Economists outside the neoliberal mainstream have for years called for renewed attention to industrial policy, and now explicit US industrial policymaking that does not rely on the traditional neoliberal toolbox is ramping up in a way not seen for at least a generation. But, any new industrial policies in the 2020s will necessarily be layered on top of decades of neoliberal decision-making by US businesses.
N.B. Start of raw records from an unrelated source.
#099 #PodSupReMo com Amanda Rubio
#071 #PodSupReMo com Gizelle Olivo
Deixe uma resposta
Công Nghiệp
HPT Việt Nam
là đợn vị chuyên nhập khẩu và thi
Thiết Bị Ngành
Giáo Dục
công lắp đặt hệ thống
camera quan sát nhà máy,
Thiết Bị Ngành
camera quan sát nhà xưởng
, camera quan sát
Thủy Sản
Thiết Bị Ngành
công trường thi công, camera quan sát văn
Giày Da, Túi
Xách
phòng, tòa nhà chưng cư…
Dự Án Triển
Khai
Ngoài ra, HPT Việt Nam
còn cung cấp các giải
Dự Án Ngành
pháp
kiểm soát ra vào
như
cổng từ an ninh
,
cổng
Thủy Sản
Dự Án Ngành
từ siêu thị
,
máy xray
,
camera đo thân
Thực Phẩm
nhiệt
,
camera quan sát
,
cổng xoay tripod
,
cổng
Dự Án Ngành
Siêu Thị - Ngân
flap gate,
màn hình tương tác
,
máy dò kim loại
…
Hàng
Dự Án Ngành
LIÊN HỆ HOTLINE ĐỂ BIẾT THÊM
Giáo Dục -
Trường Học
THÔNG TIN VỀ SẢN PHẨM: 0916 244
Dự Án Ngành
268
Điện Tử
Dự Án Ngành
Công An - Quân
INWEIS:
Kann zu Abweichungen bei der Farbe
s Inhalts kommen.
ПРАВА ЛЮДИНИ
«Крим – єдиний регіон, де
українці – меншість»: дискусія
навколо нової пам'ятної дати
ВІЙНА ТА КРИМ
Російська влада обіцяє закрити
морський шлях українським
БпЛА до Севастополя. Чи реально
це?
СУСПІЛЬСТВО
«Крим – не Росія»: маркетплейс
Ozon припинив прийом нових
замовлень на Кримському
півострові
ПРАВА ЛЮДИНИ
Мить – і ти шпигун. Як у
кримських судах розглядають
In “The Need for Corporate Guardrails in US Industrial Policy,” Lenore Palladino and Isabel Estevez make the case for industrial policy with rules that protect the American people. Palladino and Estevez explain how:
- Without specific course corrections by policymakers, US industrial policy will be embedded in the existing corporate orientation toward shareholder primacy;
- It is necessary to consider what kinds of “guardrails” must be in place in any industrial policy efforts to prevent these needed investments from dissipating if corporations continue to prioritize shareholder value maximization at the expense of true innovation; and
- The Infrastructure Investment and Jobs Act, CARES Act, CHIPS Act, and Inflation Reduction Act all invest in critical infrastructure, but without clear guardrails in place, dominant firms will gain public subsidies with no commitment that they will improve service, invest in innovation, or curb their focus on short-term share price appreciation.